«J’ai acheté la carte de Paris imprimée sur un mouchoir. » Karl Gutzkow
D’un côté, une gravure d’Albert Decaris, datant de 1953 et retrouvée dans les archives Dior : une carte des cinq continents qui raconte la Maison et son expansion dans le monde. De l’autre, cette affirmation lue dans Christian Dior et moi, l’autobiographie du couturier : «Une collection complète doit s’adresser à tous les types de femmes dans tous les pays. » Ce sont ces deux inspirations qui guident Maria Grazia Chiuri, Directrice Artistique des collections femme, pour ce défilé de haute couture automne-hiver 2017-2018, qui célèbre les soixante-dix ans de la Maison.

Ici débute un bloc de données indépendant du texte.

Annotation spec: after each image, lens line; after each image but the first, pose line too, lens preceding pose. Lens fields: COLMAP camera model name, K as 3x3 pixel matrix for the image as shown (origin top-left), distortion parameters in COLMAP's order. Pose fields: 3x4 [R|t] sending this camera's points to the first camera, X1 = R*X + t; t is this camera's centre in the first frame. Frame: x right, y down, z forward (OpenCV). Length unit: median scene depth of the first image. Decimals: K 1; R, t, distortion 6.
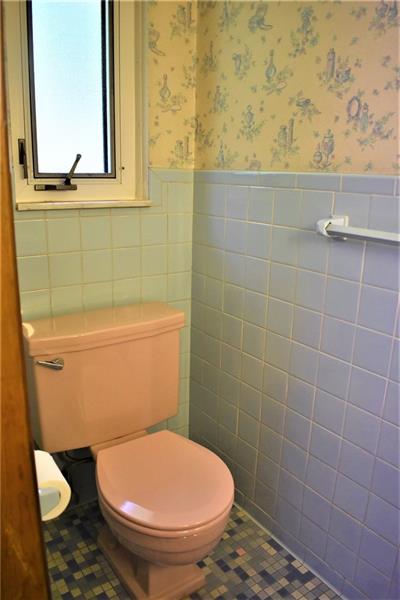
lens RADIAL K [[469.0, 0, 200.0], [0, 469.0, 300.0], [0, 0, 1]] dist [-0.085584, 0.000607]
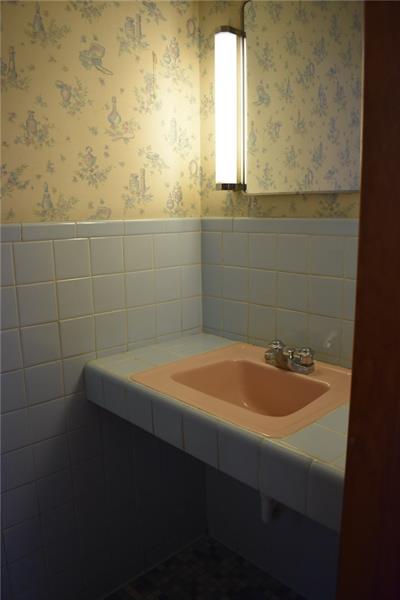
lens RADIAL K [[469.4, 0, 200.0], [0, 469.4, 300.0], [0, 0, 1]] dist [-0.049271, 0.003806]
pose [[-0.120237, -0.172409, 0.977660, -0.910087], [0.297520, 0.933280, 0.201173, -0.277234], [-0.947114, 0.315062, -0.060920, 1.002494]]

L’atlas symbolise, pour Maria Grazia Chiuri, une envie d’ailleurs, le besoin de voyager pour découvrir le monde et se découvrir soi-même, pour ressentir une émotion, grandir et évoluer. Il rappelle son voyage de Rome à Paris ou son exploration de l’héritage Dior. Turbulente comme les premières exploratrices, qui étaient capables de dépasser les frontières géographiques et mentales, elle est attirée par ces héroïnes et leur manière d’utiliser les éléments de la garde-robe masculine en les mélangeant à des pièces ethniques. Ces tissus d’homme transformés, grâce à la sensibilité de la créatrice et aux nouvelles technologies, en surfaces chatoyantes, en clairs-obscurs, s’invitent sur les vestes, les manteaux, les chemisiers, les combinaisons, qui ressemblent à de petits blousons d’aviateur et s’ouvrent en jupes-culottes plissées. Tandis que le feutre masculin de Stephen Jones, créateur des chapeaux Dior depuis vingt ans cette année, s’inspire de celui d’exploratrices telles que Freya Stark.
Le parcours de ce retour aux origines devient, pour Maria Grazia Chiuri, une topographie des émotions : les couleurs, les fleurs ou les jeux de tarot brodés deviennent eux-mêmes comme des atlas sur des capes et des robes de soirée en tulle et en soie, grises poudrées de rose, ou dans les couleurs nocturnes du velours. Cette féerie, renvoyant à une cartographie imaginaire qui invente et renverse notre point de vue, nous rappelle les tableaux de ces intérieurs aux atlas muraux et aux mappemondes : ils nous racontent la puissance de l’errance littéraire au féminin, pétrie d’explorations culturelles et de style. Pietro Ruffo, artiste avec lequel Maria Grazia Chiuri partage un lien créatif, a imaginé, pour décor, la voûte céleste et la Terre, tracées d’un geste poétique.